PP&P: What are pharmacy’s documentation responsibilities surrounding waste management?
Smith:
It is very important that pharmacy document the process for determining which pharmaceuticals become hazardous waste. This documentation must include the references used during their analysis. If they are using an outside firm, the thirdparty should have that documentation available. In terms of documenting the amount of generated waste, pharmacy typically coordinates with the safety department. If you generate more than 2.2 pounds of P-listed waste within a calendar month, your organization will be designated a large waste generator (LQG). So the safety department may ask pharmacy and nursing to document how much P-listed hazardous waste they are generating per month. Small waste generators have significant documentation burdens, because they must continue to document P-listed waste generation monthly to be sure they retain their small quantity status. If the monthly amount exceeds the 2.2-pound limit, they become a large quantity generator for that month.

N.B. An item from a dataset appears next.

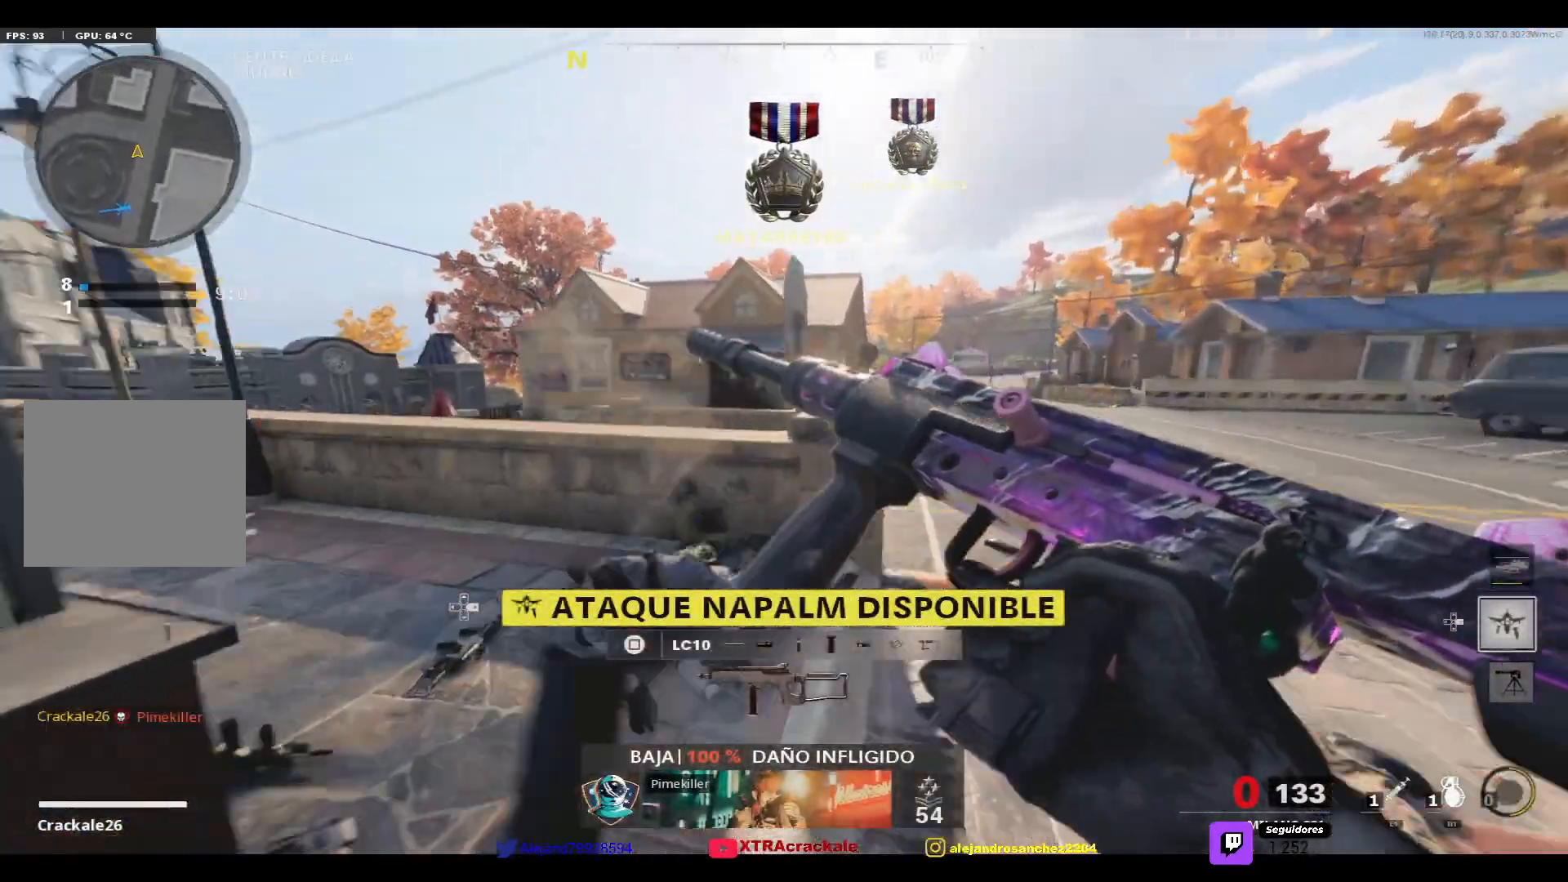
{"buttons": [], "left_stick": "center", "right_stick": "left", "events": [[17, "right_stick", "center"], [83, "left_stick", "center"], [150, "left_stick", "down-right"], [183, "right_stick", "left"], [317, "right_stick", "center"], [383, "left_stick", "center"], [483, "right_stick", "left"]]}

Once they have met those requirements, it makes more sense to remain an LQG. Except for this issue, the pharmacy doesn’t have too many documentation requirements beyond the initial development of the waste management plan.

PP&P: What hazardous waste storage issues should pharmacy keep in mind when seeking EPA compliance?
Smith:
It’s important to have satellite accumulation in the pharmacy. Some pharmacies are designated as storage accumulation areas, but there are a lot of additional rules for a storage accumulation area, which is typically in the basement in a locked, restricted-entry, fire-safe room. So, ideally, pharmacy is a satellite accumulation area, equipped with the right containers. To ensure proper storage of waste, pharmacy should also inspect their containers for leakage on a weekly basis.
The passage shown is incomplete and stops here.